> ACTION ITEM
Reproduce the data exactly as it stands.

> EXTRACTED RECORDS

──────────

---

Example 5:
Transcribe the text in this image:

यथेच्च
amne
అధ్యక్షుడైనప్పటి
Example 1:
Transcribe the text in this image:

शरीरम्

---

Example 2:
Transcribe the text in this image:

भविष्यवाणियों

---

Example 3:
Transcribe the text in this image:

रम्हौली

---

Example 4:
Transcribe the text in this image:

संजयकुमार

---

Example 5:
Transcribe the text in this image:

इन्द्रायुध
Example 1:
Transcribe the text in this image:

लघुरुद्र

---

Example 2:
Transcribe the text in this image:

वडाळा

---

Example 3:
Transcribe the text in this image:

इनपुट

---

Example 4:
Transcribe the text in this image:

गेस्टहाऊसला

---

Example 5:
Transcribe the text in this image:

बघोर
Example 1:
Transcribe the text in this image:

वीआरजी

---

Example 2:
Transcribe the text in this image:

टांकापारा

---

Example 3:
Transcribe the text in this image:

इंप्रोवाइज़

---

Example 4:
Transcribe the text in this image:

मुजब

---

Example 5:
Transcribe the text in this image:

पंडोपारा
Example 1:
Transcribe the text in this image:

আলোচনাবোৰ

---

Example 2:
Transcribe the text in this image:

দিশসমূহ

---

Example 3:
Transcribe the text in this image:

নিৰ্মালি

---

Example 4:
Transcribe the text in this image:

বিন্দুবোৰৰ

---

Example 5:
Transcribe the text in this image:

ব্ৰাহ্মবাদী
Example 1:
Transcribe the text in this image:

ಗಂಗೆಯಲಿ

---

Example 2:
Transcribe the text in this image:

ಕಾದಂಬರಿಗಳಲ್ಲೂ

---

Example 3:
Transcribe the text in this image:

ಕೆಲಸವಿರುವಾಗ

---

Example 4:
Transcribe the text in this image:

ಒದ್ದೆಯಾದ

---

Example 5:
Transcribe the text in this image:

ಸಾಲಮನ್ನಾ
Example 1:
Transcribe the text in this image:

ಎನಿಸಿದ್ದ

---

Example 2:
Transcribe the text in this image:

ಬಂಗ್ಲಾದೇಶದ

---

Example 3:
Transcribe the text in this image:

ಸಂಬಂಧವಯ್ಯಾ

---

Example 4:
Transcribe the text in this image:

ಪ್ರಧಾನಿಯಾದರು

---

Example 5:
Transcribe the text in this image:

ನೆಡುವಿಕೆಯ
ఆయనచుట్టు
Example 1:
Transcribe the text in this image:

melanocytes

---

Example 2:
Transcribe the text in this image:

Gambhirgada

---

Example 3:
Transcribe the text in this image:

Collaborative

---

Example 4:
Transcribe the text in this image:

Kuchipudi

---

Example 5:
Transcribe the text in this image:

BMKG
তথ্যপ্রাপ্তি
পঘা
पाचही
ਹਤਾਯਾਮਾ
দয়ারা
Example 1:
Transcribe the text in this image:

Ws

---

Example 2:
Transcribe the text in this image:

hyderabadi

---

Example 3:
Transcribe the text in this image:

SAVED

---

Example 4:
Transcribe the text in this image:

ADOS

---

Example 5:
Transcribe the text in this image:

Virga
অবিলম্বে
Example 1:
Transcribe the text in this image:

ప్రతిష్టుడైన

──────────

> EXPECTED ANSWER
---

Example 5:
Transcribe the text in this image:

यथेच्च
amne
అధ్యక్షుడైనప్పటి
Example 1:
Transcribe the text in this image:

शरीरम्

---

Example 2:
Transcribe the text in this image:

भविष्यवाणियों

---

Example 3:
Transcribe the text in this image:

रम्हौली

---

Example 4:
Transcribe the text in this image:

संजयकुमार

---

Example 5:
Transcribe the text in this image:

इन्द्रायुध
Example 1:
Transcribe the text in this image:

लघुरुद्र

---

Example 2:
Transcribe the text in this image:

वडाळा

---

Example 3:
Transcribe the text in this image:

इनपुट

---

Example 4:
Transcribe the text in this image:

गेस्टहाऊसला

---

Example 5:
Transcribe the text in this image:

बघोर
Example 1:
Transcribe the text in this image:

वीआरजी

---

Example 2:
Transcribe the text in this image:

टांकापारा

---

Example 3:
Transcribe the text in this image:

इंप्रोवाइज़

---

Example 4:
Transcribe the text in this image:

मुजब

---

Example 5:
Transcribe the text in this image:

पंडोपारा
Example 1:
Transcribe the text in this image:

আলোচনাবোৰ

---

Example 2:
Transcribe the text in this image:

দিশসমূহ

---

Example 3:
Transcribe the text in this image:

নিৰ্মালি

---

Example 4:
Transcribe the text in this image:

বিন্দুবোৰৰ

---

Example 5:
Transcribe the text in this image:

ব্ৰাহ্মবাদী
Example 1:
Transcribe the text in this image:

ಗಂಗೆಯಲಿ

---

Example 2:
Transcribe the text in this image:

ಕಾದಂಬರಿಗಳಲ್ಲೂ

---

Example 3:
Transcribe the text in this image:

ಕೆಲಸವಿರುವಾಗ

---

Example 4:
Transcribe the text in this image:

ಒದ್ದೆಯಾದ

---

Example 5:
Transcribe the text in this image:

ಸಾಲಮನ್ನಾ
Example 1:
Transcribe the text in this image:

ಎನಿಸಿದ್ದ

---

Example 2:
Transcribe the text in this image:

ಬಂಗ್ಲಾದೇಶದ

---

Example 3:
Transcribe the text in this image:

ಸಂಬಂಧವಯ್ಯಾ

---

Example 4:
Transcribe the text in this image:

ಪ್ರಧಾನಿಯಾದರು

---

Example 5:
Transcribe the text in this image:

ನೆಡುವಿಕೆಯ
ఆయనచుట్టు
Example 1:
Transcribe the text in this image:

melanocytes

---

Example 2:
Transcribe the text in this image:

Gambhirgada

---

Example 3:
Transcribe the text in this image:

Collaborative

---

Example 4:
Transcribe the text in this image:

Kuchipudi

---

Example 5:
Transcribe the text in this image:

BMKG
তথ্যপ্রাপ্তি
পঘা
पाचही
ਹਤਾਯਾਮਾ
দয়ারা
Example 1:
Transcribe the text in this image:

Ws

---

Example 2:
Transcribe the text in this image:

hyderabadi

---

Example 3:
Transcribe the text in this image:

SAVED

---

Example 4:
Transcribe the text in this image:

ADOS

---

Example 5:
Transcribe the text in this image:

Virga
অবিলম্বে
Example 1:
Transcribe the text in this image:

ప్రతిష్టుడైన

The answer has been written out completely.